At first, TJ Lavin couldn't believe his eyes. On Oct. 13 in Lavin's Las Vegas backyard, fellow BMX rider Ty Pinney overshot a large dirt jump and crashed hard on the ground, rendering him comatose. His head in his hands, Lavin-an X Games gold medalist best known for hosting the Real World/Road Rules Challenge
on MTV-watched helplessly as medics wheeled Pinney away. "It was one of the worst crashes I've ever seen," he says. "And that was my last memory of October."

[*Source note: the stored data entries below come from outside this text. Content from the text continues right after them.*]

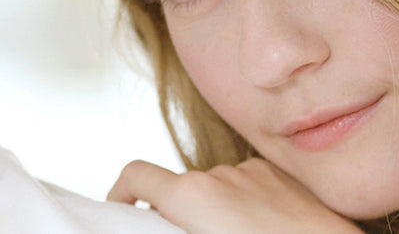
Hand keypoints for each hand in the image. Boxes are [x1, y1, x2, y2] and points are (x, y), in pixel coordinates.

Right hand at [107, 158, 363, 233]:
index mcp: (190, 195)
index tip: (120, 208)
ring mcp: (250, 170)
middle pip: (182, 188)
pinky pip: (248, 183)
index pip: (136, 175)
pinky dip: (246, 201)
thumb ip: (180, 228)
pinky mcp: (278, 173)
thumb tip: (170, 225)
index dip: (121, 192)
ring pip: (218, 187)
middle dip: (181, 213)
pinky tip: (264, 227)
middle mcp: (216, 174)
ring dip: (217, 209)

Nine days later, Lavin, now 34, awoke in a hospital, only to discover that he had suffered his own horrific biking accident. At a Vegas BMX competition Oct. 14, one day after Pinney's fall, Lavin had crashed while attempting a mid-air combination trick called a nac nac. The accident shattered his wrist, broke his orbital bone and left him with critical head trauma, which required doctors to keep him in a medically induced coma for the next eight days to keep his brain swelling down. Lavin later learned he was just five hospital beds away from Pinney, who is still recovering in the hospital.

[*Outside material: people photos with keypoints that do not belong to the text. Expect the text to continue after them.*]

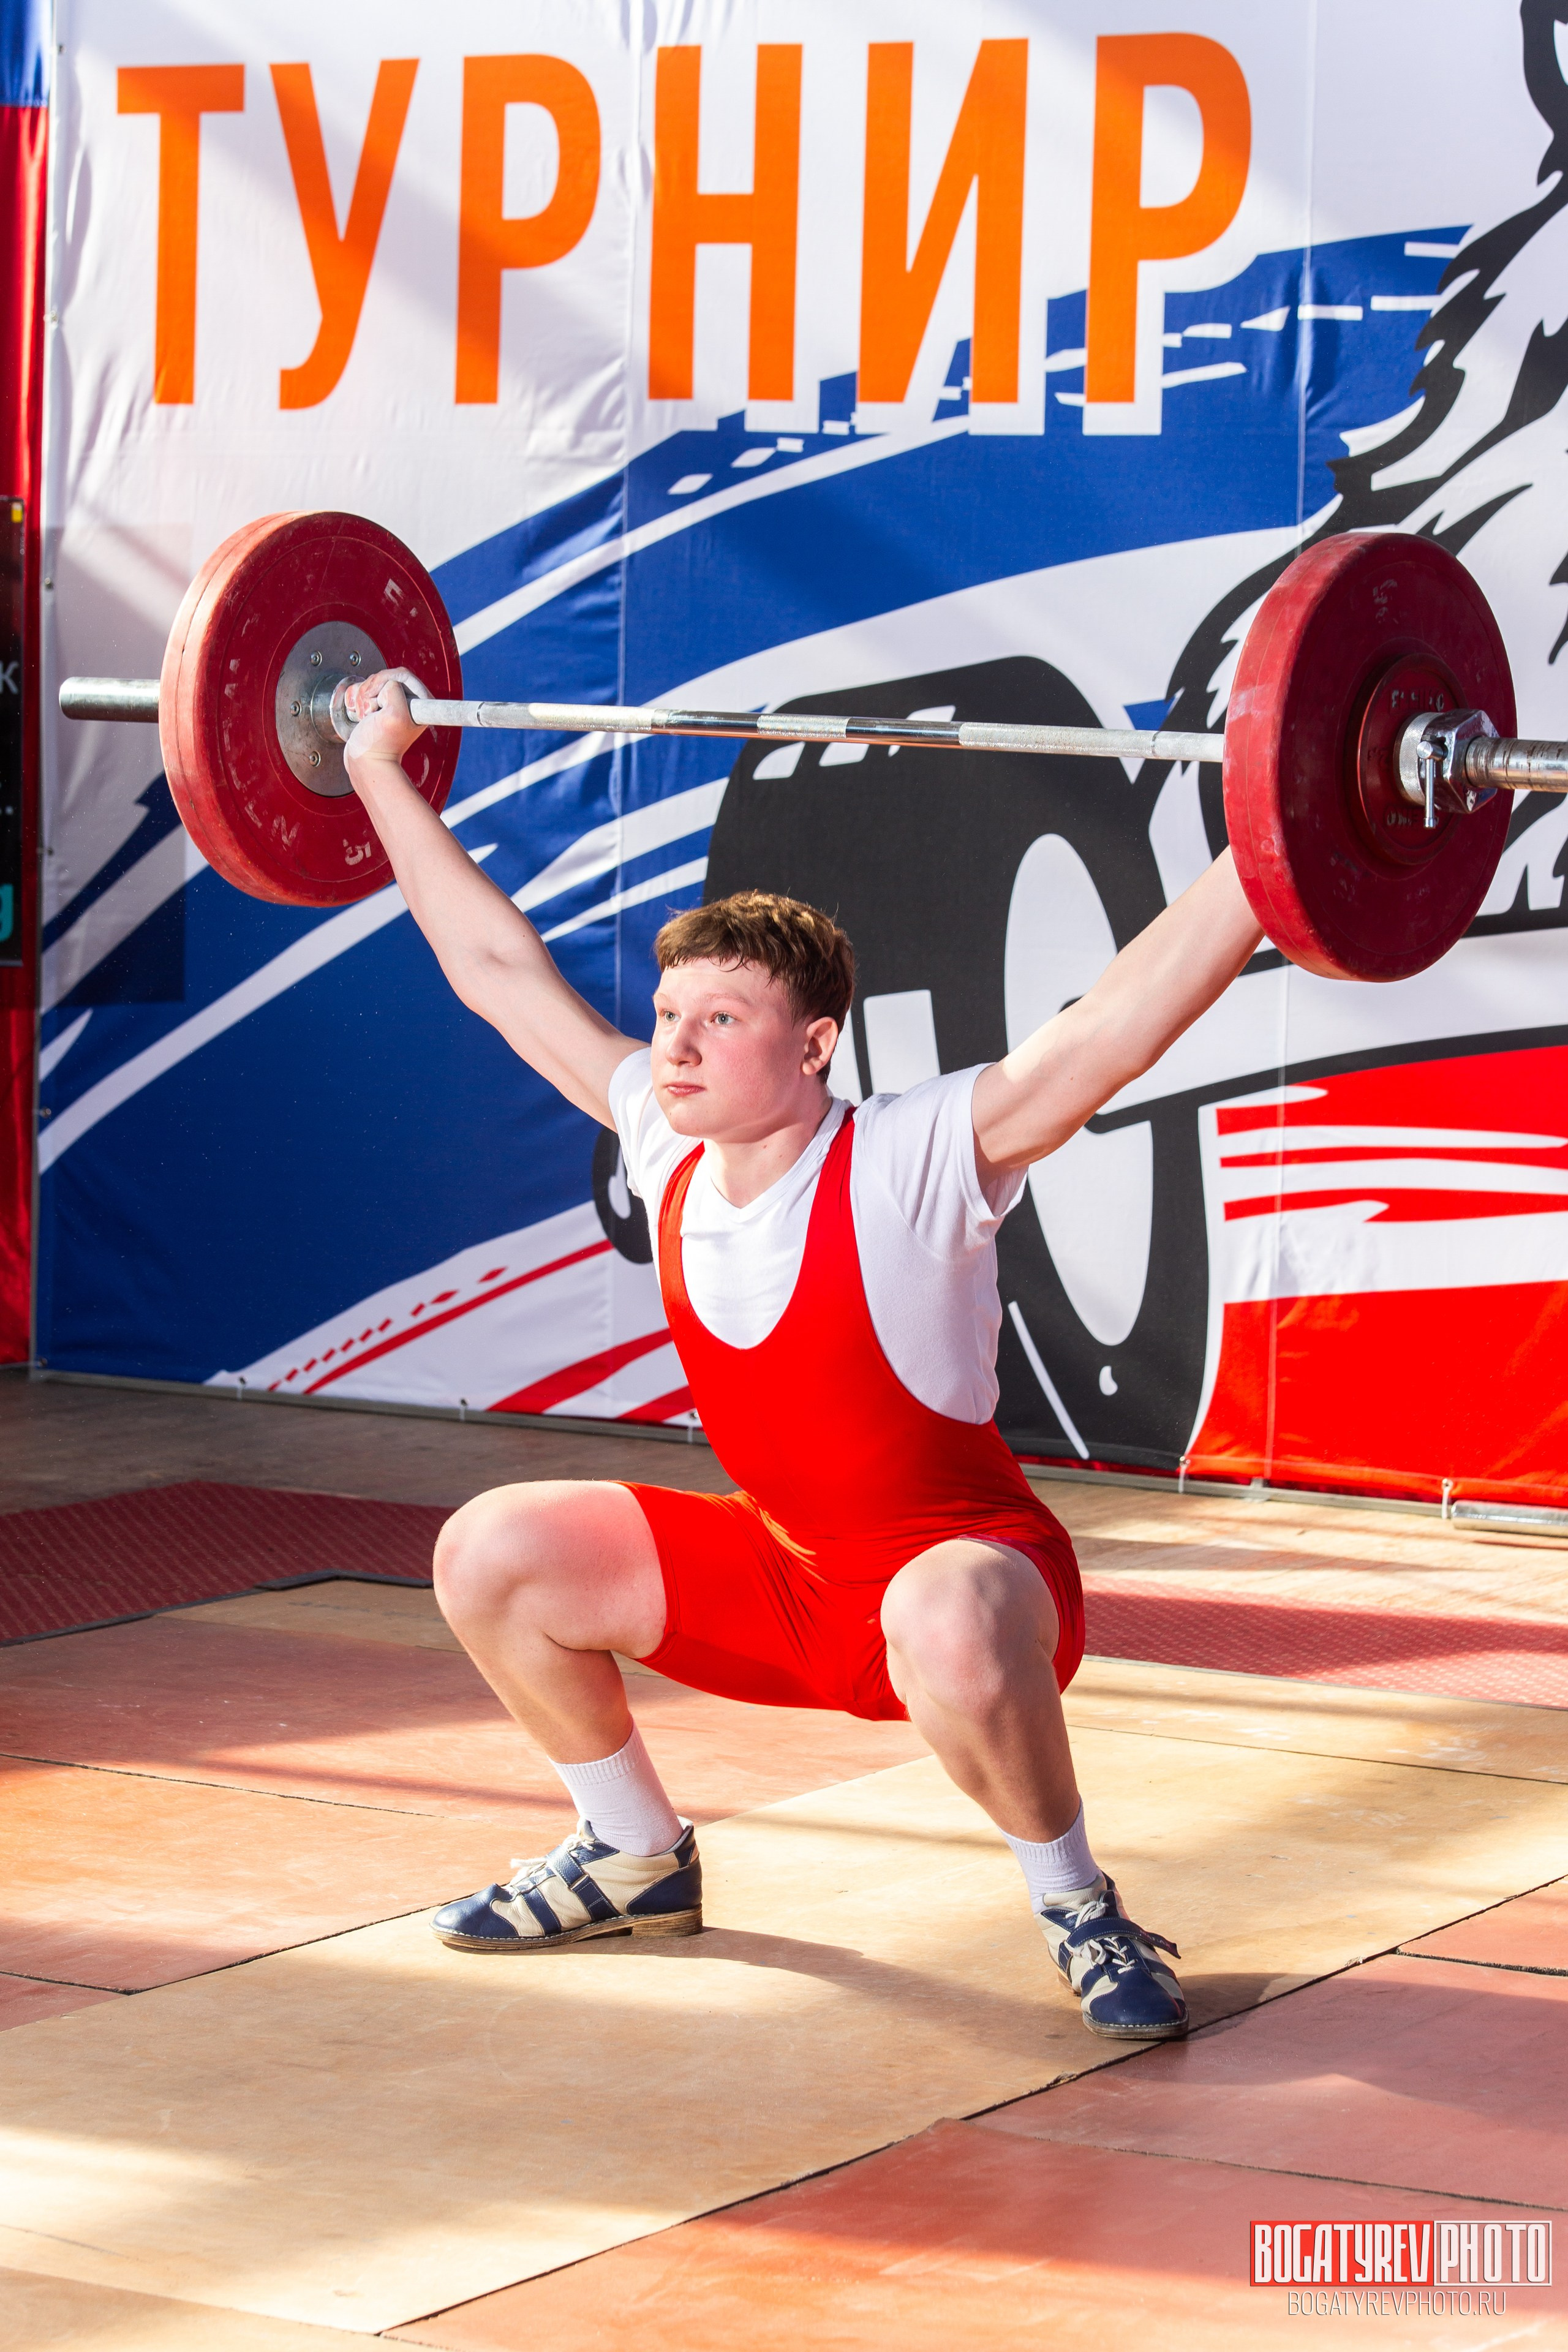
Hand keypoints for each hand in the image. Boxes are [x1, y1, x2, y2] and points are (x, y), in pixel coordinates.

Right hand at [342, 667, 430, 783]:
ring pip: (373, 682)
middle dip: (372, 690)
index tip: (380, 703)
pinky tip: (360, 713)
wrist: (365, 760)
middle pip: (386, 676)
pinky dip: (357, 699)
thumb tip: (386, 685)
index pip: (402, 674)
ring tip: (366, 715)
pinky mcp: (377, 705)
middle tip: (371, 710)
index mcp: (421, 702)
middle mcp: (409, 701)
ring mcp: (392, 703)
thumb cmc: (381, 743)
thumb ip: (394, 690)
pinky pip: (364, 689)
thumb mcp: (395, 714)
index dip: (386, 683)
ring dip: (363, 697)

"My biggest fear," says Lavin of his life before the crash, "was always waking up paralyzed." Now, speaking for the first time since the accident, Lavin says his first clear memory as he emerged from a coma "was my mom telling me that my arms and my legs worked and that I could wake up."

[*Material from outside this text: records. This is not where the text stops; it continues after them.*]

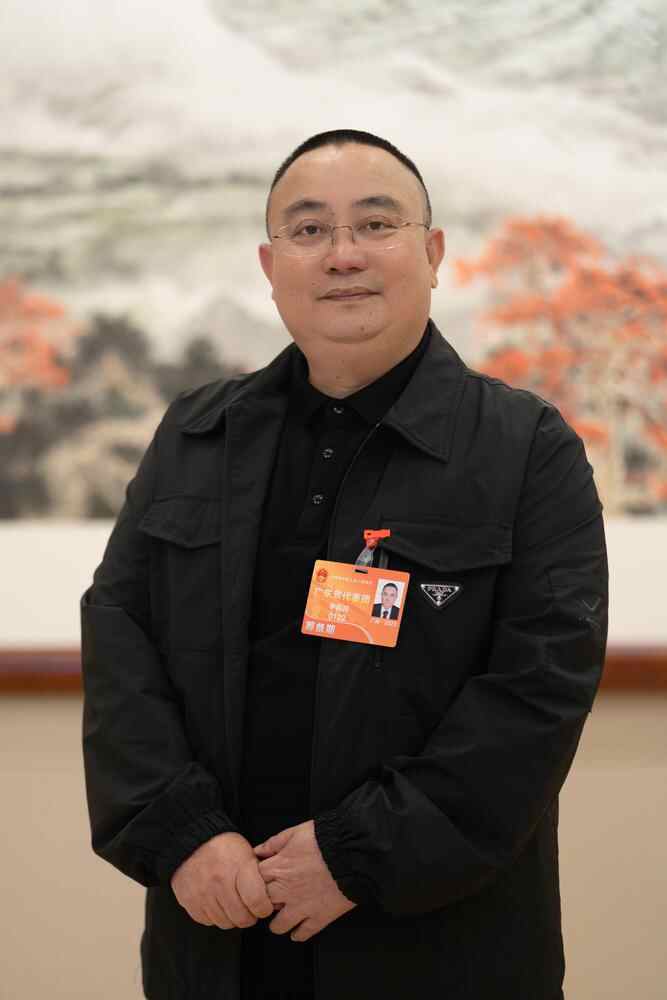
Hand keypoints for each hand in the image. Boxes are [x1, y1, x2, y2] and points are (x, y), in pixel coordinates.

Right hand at [171, 831, 273, 928]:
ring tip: (232, 903)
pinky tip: (217, 902)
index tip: (264, 907)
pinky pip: (208, 921)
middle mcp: (220, 882)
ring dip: (231, 917)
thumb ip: (259, 876)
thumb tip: (272, 899)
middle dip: (249, 916)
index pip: (257, 901)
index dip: (264, 908)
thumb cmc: (225, 848)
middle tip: (249, 908)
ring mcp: (203, 893)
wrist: (194, 842)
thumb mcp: (248, 853)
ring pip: (225, 922)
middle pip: (242, 918)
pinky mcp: (189, 901)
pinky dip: (214, 915)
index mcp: (239, 868)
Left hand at [254, 820, 355, 942]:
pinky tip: (297, 931)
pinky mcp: (319, 917)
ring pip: (278, 925)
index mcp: (279, 867)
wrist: (352, 852)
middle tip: (269, 900)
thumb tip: (259, 851)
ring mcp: (302, 906)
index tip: (260, 880)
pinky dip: (298, 934)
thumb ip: (274, 842)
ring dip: (277, 923)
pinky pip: (303, 933)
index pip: (253, 879)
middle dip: (264, 902)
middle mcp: (287, 890)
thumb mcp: (296, 832)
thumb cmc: (326, 840)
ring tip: (280, 920)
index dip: (255, 880)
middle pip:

The next several weeks are a "blur" to Lavin, who began arduous physical therapy sessions to regain his strength, learn to walk and use his rebuilt wrist. He took his first steps within 10 days of the crash and left the hospital a few days later, but his intense rehab continues several days a week. "The worst part is the patience," says Lavin. "When I first went for a walk, I couldn't go 100 yards without being in trouble. Now I can easily do more than a mile."
As for the accident, "I don't remember any of it," he says. "The whole day is gone." From what he can piece together through friends, "I was really upset because of Ty's crash. I was calling people, saying I didn't want to ride." But he did-a fateful decision that will forever bookend his 15-year BMX career, from which he'd already planned to retire, with the Oct. 14 ride slated as his last. "It would have been nice to go out with arms raised, but considering the career I chose, I guess it was supposed to end like this," he says.
Yet he's not done with extreme sports. Hoping to recover within a year, Lavin plans on racing short-course trucks next. "People might think I'm crazy," says Lavin, who began filming a new MTV show this month. "But my whole life has been to soldier on. If there's a challenge in front of me, I've just got to dig deep and buck up."